Canada: House prices cool in February as prices in Toronto retreat
March 14, 2018
House prices dipped in February as the housing market navigated stricter lending rules and higher interest rates, reversing two months of gains. In February, the Teranet-National Bank National Composite House Price Index recorded a marginal 0.1% decrease from a month earlier, contrasting January’s 0.3% rise. February’s dip was the result of a nearly broad-based decline across markets.
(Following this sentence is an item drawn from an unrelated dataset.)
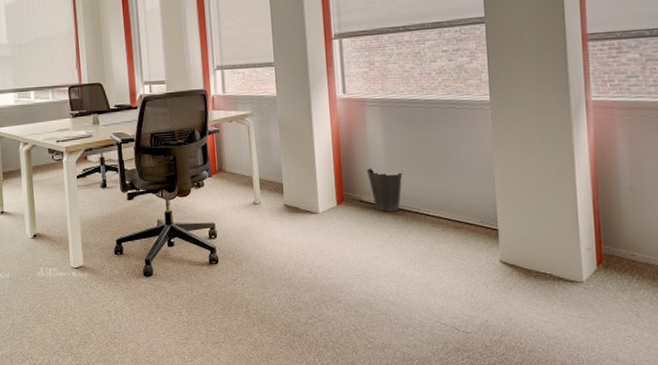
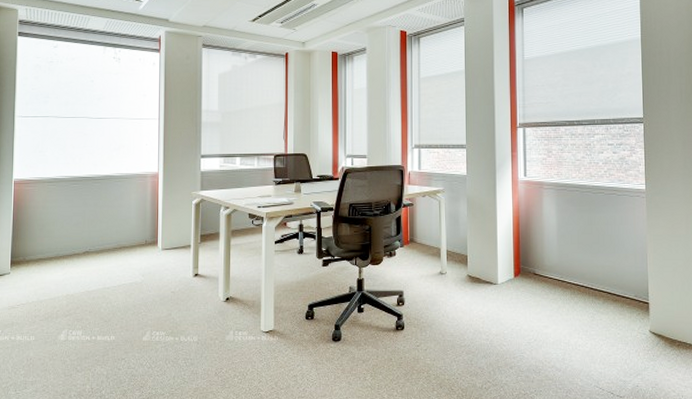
waste basket: present [366,168,403,212] -> none [541,244,572,285]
February’s reading saw only three cities record gains, the fewest in more than three years. In Toronto, which accounts for more than a third of the 11-city composite index, prices fell after rising in January, suggesting that earlier reports of a one-off uptick as homebuyers rushed to close sales ahead of the tightening of mortgage rules at the outset of the year were correct. Six other major cities recorded weaker prices in February, while prices in Victoria were flat from January. On the other hand, prices in Vancouver rose for the twelfth time in 14 months, reaching a new all-time high in February.
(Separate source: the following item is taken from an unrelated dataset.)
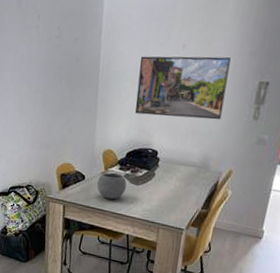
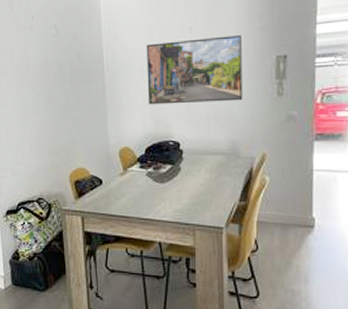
bowl: present [97,172,127,200] -> none [117,172,150,203]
On an annual basis, house prices rose at the slowest pace in nearly two years, decelerating to 7.5% from 8.7% a month earlier. As expected, the housing market has been cooling off in recent months as new mortgage-lending rules in Ontario and British Columbia, as well as higher interest rates, have moderated last year’s fervor. Although broader housing fundamentals remain sturdy, especially as income gains continue outpacing borrowing costs, weaker sales in the near term are expected to dent residential investment this year and weigh on full-year economic growth.
Regarding a similarly weak report on existing home sales in February, Dina Ignjatovic, Economist at TD Economics, commented:
“The worst is likely in the rear view mirror, but regions like B.C. and Ontario could see further pressure given these markets are particularly sensitive to the tightening in regulatory conditions – with another round of regulation introduced in the B.C. budget [in February].”